[Review] Rose makes solo debut with inoffensive, beige “On The Ground”

Back in the fall of 2018, BLACKPINK’s Jennie released her debut solo track, aptly titled… Solo. Unless I’m remembering things incorrectly, this was meant to be the first in a series of releases from the group’s individual members. Over two years later, the project finally resumes with the debut of Rosé’s On The Ground.

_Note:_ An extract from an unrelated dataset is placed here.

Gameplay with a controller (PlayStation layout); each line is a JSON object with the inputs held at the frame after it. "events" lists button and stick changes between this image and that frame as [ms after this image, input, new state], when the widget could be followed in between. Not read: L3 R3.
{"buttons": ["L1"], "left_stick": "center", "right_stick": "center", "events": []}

A fluent English-speaker, Rosé has opted to perform the track entirely in English. I imagine this will be yet more fuel powering BLACKPINK’s explosive international success.

And really, everything about On The Ground feels tailor-made for an international audience. That’s fine, and BLACKPINK have certainly asserted themselves as a global power. But I worry that – in trying to please so many different tastes — the track smooths itself over to the point of losing any sense of identity. On The Ground could have been peddled by so many other artists and sounded roughly the same. It’s one part Selena Gomez, one part Taylor Swift. That’s not a knock on Rosé. She’s clearly talented, and even though I prefer her vocals when they’re stripped of trendy affectations, there’s a clarity to her tone that resonates emotion.

I also like On The Ground’s acoustic-meets-electronic vibe. I wish the song made room for more of a chorus, but the beat drop is pleasant and effective. Yet if I’m being honest, escaping this kind of inoffensive, radio-ready pop is why I started listening to K-pop in the first place. I’m just not the target audience for this confessional, guitar-strumming sound. Rosé delivers it as well as anyone, but nothing really stands out here. On The Ground is neither black, nor pink. It’s just sort of beige.